Bu bebeğin gizemli doğumunu insanlara bildiren yıldızla O’nun çakıldığı çarmıh tek gerçeği tanıtmaktadır. Beden kuşanan Söz karanlığı dağıtıyor, günahlıyı kutsallığa kavuşturuyor. Böylesi parlak aşamaya gelmek isteyen O’na iman etsin: “Doğru kişi imanla yaşayacak” (Romalılar 1:16). Böylesi gizemlidir sağlıklı Tanrı-insan ilişkisi. Beytlehem’deki bebeğin tarihleri tasarıları aşan bütünleyişinin üstünde yer alabilecek başka eylem yoktur.

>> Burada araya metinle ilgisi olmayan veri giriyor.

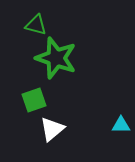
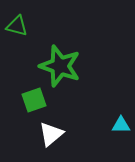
green triangle: moved 19 px left, 1 px down
green star: moved 4 px right, 8 px down
white triangle: moved 1 px left, 5 px down
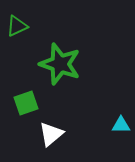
green triangle: rotated 40 degrees counterclockwise
green star: moved 2 px up
green square: moved 8 px left, 3 px down
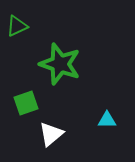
cyan triangle: moved 14 px left, 5 px up
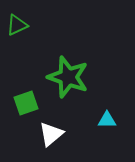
green triangle: moved 1 px up
green star: moved 8 px right, 13 px down
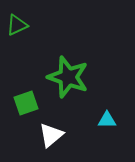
white triangle: moved 1 px down
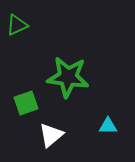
green star: rotated 12 degrees counterclockwise
cyan triangle: moved 1 px right, 6 px down
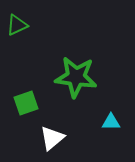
green star: moved 8 px right
cyan triangle: moved 3 px right, 4 px up
white triangle: moved 1 px right, 3 px down
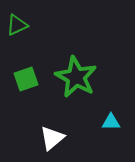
green star: rotated 21 degrees clockwise
green square: moved 24 px up
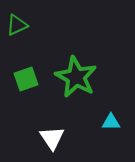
white triangle: rotated 24 degrees counterclockwise
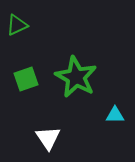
cyan triangle: moved 4 px right, 7 px up
white triangle: moved 4 px left
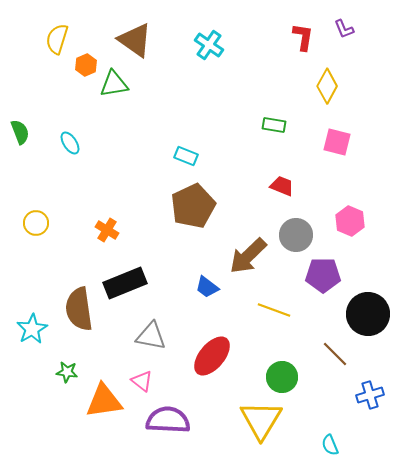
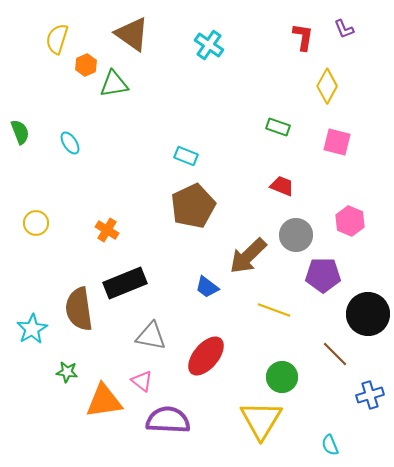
brown triangle: moved 3 px left, 6 px up
green rectangle: moved 4 px right, 2 px down; rotated 10 degrees clockwise
red ellipse: moved 6 px left
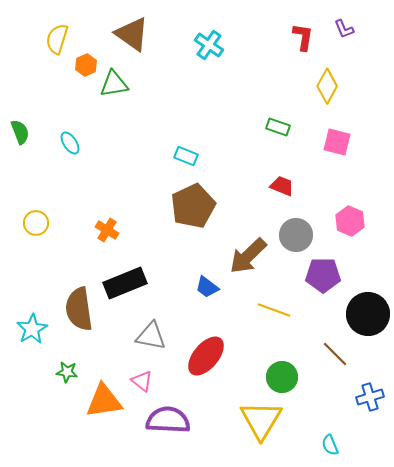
blue cross: moved 2 px down
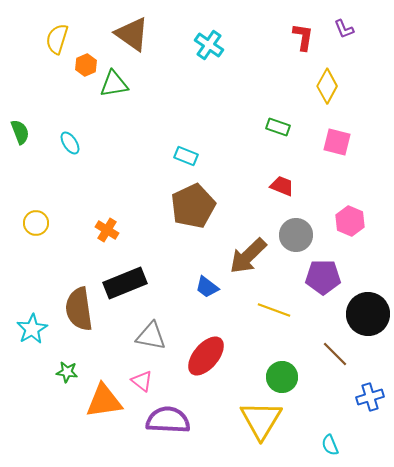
purple pentagon: moved 2 px down
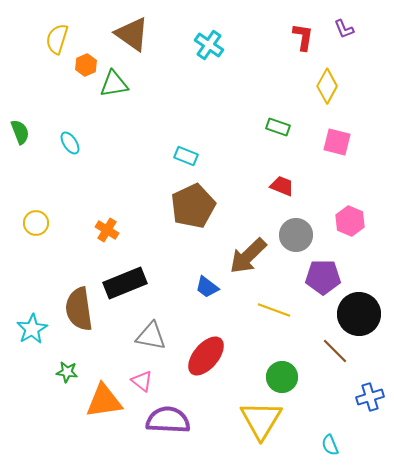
black circle: moved 9 px left
brown line: moved 3 px up
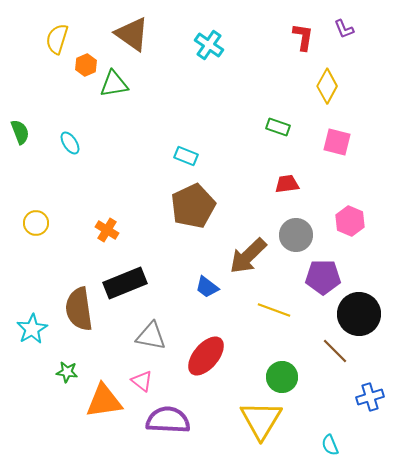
red trapezoid: moved 5 px right, 2 px up; rotated 30 degrees counterclockwise
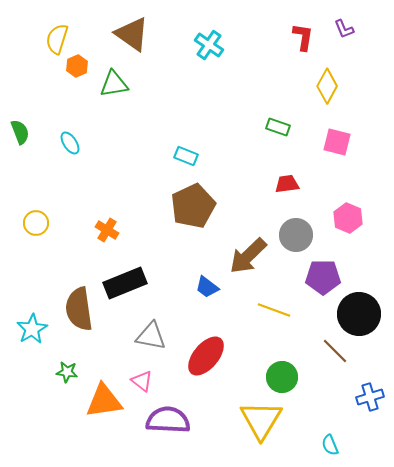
orange hexagon: moved 9 px left, 1 px down
pink hexagon: moved 2 px left, 3 px up
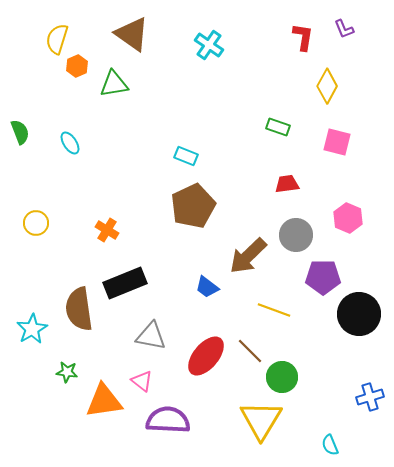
brown line: moved 85 px left
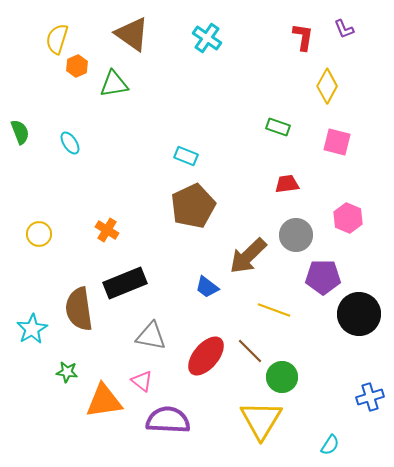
cyan cross: moved 2 px left, 7 px up
yellow circle: moved 3 px right, 11 px down
cyan semicircle: rotated 125 degrees counterclockwise
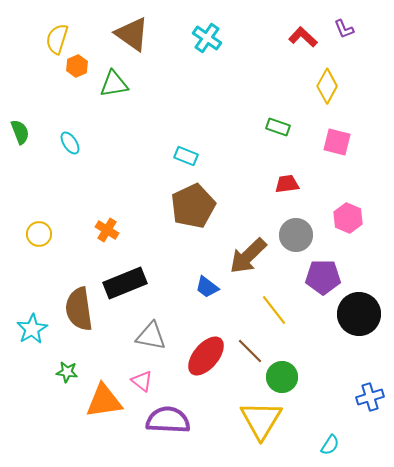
red L-shape: rotated 56 degrees counterclockwise
yellow line: rotated 32 degrees clockwise
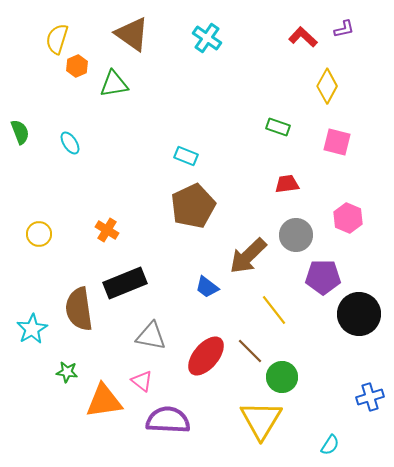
purple L-shape: rotated 80 degrees counterclockwise
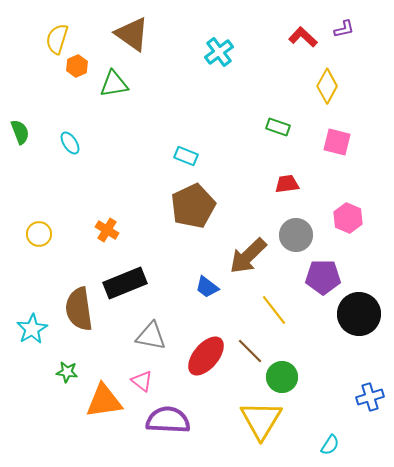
cyan cross: moved 12 px right, 14 px down; rotated 20 degrees clockwise
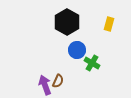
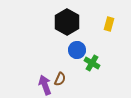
brown semicircle: moved 2 px right, 2 px up
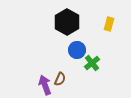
green cross: rotated 21 degrees clockwise
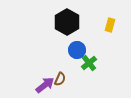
yellow rectangle: moved 1 px right, 1 px down
green cross: moved 3 px left
purple arrow: rotated 72 degrees clockwise
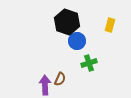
black hexagon: rotated 10 degrees counterclockwise
blue circle: moved 9 px up
green cross: rotated 21 degrees clockwise
purple arrow: rotated 54 degrees counterclockwise
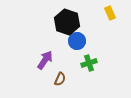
yellow rectangle: moved 12 px up; rotated 40 degrees counterclockwise
purple arrow: moved 25 px up; rotated 36 degrees clockwise
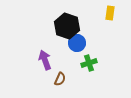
yellow rectangle: rotated 32 degrees clockwise
black hexagon: moved 4 px down
blue circle: moved 2 px down
purple arrow: rotated 54 degrees counterclockwise
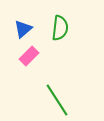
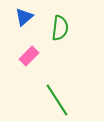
blue triangle: moved 1 px right, 12 px up
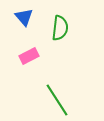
blue triangle: rotated 30 degrees counterclockwise
pink rectangle: rotated 18 degrees clockwise
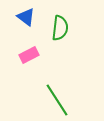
blue triangle: moved 2 px right; rotated 12 degrees counterclockwise
pink rectangle: moved 1 px up
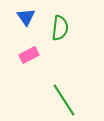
blue triangle: rotated 18 degrees clockwise
green line: moved 7 px right
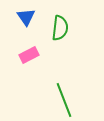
green line: rotated 12 degrees clockwise
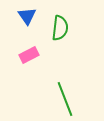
blue triangle: moved 1 px right, 1 px up
green line: moved 1 px right, 1 px up
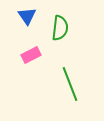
pink rectangle: moved 2 px right
green line: moved 5 px right, 15 px up
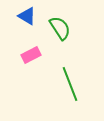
blue triangle: rotated 24 degrees counterclockwise
green semicircle: rotated 40 degrees counterclockwise
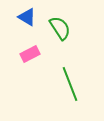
blue triangle: moved 1 px down
pink rectangle: moved 1 px left, 1 px up
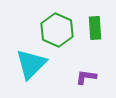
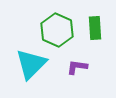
purple L-shape: moved 9 px left, 10 px up
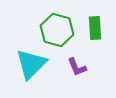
green hexagon: rotated 8 degrees counterclockwise
purple L-shape: rotated 120 degrees counterclockwise
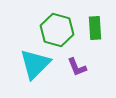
cyan triangle: moved 4 px right
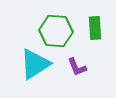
green hexagon: moved 1 px left, 1 px down; rotated 12 degrees counterclockwise
cyan triangle: rotated 12 degrees clockwise
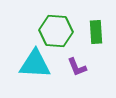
green rectangle: moved 1 px right, 4 px down
cyan triangle: rotated 36 degrees clockwise
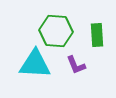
green rectangle: moved 1 px right, 3 px down
purple L-shape: moved 1 px left, 2 px up
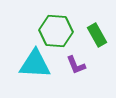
green rectangle: rotated 25 degrees counterclockwise
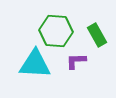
purple L-shape: moved 4 px up; rotated 110 degrees clockwise
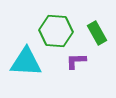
green rectangle: moved 2 px up
cyan triangle: moved 9 px left, 2 px up
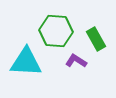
green rectangle: moved 1 px left, 6 px down
purple L-shape: rotated 35 degrees clockwise
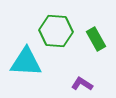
purple L-shape: moved 6 px right, 23 px down
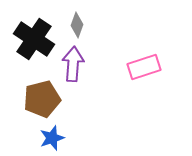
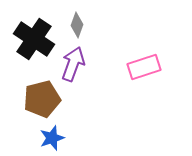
purple arrow: rotated 16 degrees clockwise
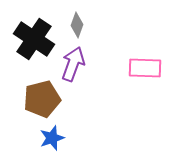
pink rectangle: moved 1 px right, 1 px down; rotated 20 degrees clockwise
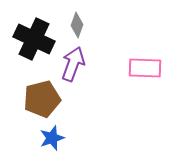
black cross: rotated 9 degrees counterclockwise
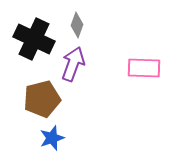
pink rectangle: moved 1 px left
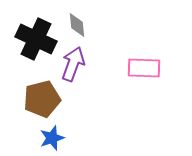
gray diamond: rotated 25 degrees counterclockwise
black cross: moved 2 px right
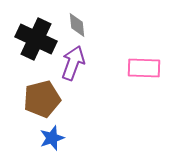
purple arrow: moved 1 px up
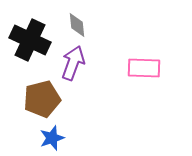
black cross: moved 6 px left, 1 px down
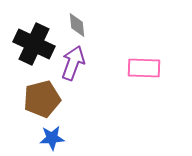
black cross: moved 4 px right, 4 px down
blue star: rotated 15 degrees clockwise
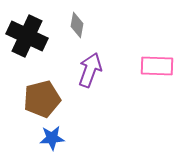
gray diamond: rotated 15 degrees clockwise
black cross: moved 7 px left, 8 px up
purple arrow: moved 17 px right, 7 px down
pink rectangle: moved 13 px right, 2 px up
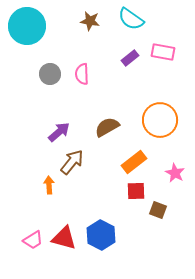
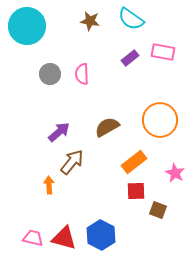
pink trapezoid: moved 2 px up; rotated 135 degrees counterclockwise
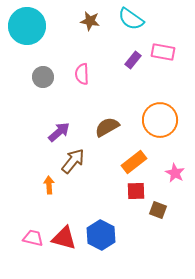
purple rectangle: moved 3 px right, 2 px down; rotated 12 degrees counterclockwise
gray circle: moved 7 px left, 3 px down
brown arrow: moved 1 px right, 1 px up
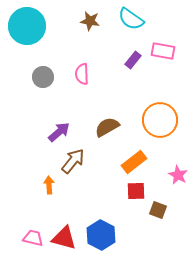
pink rectangle: moved 1 px up
pink star: moved 3 px right, 2 px down
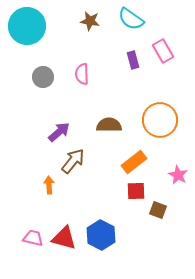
pink rectangle: rotated 50 degrees clockwise
purple rectangle: rotated 54 degrees counterclockwise
brown semicircle: moved 2 px right, 2 px up; rotated 30 degrees clockwise
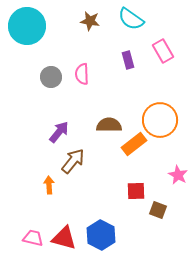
purple rectangle: moved 5 px left
gray circle: moved 8 px right
purple arrow: rotated 10 degrees counterclockwise
orange rectangle: moved 18 px up
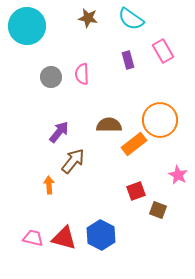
brown star: moved 2 px left, 3 px up
red square: rotated 18 degrees counterclockwise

O’nu bırakıp din-töre uygulamalarına, şeriatın derebeyi gibi sıraladığı buyruklara yapışan, canına-sonsuzuna gereken güvenliği bulamayacak; kısır döngüde bocalayacak, Tanrı armağanını değerlendirmemenin cezasını taşıyacak. Tek Tanrı’nın insan soyuna sağlayışı böylesi gösterişsiz, ama gerçekçi güzellikle belirlendi. Peygamberlerin bildirileri bu yerde kesinleşti, gerçekleşti. Tanrı, peygamberlerinin ağzıyla bu gizi bildirdi. İman edenler güvenle O’nu bekledi. Bebek büyüdü, haçta bedenini senin kurtulmalığın niteliğinde sundu, ölüler arasından güçlülükle dirildi, yücelere Tann’nın sağına çıktı. Artık O’nun ikinci kez yeryüzüne dönüşünü bekleyen herkes, Tanrı’nın rızasına kavuşmuştur. İşte sana da yaşamla sonsuzun eşsiz benzersiz sunusu budur. Tanrı’nın bu armağanına sen de imanla sahip olmak istemez misin?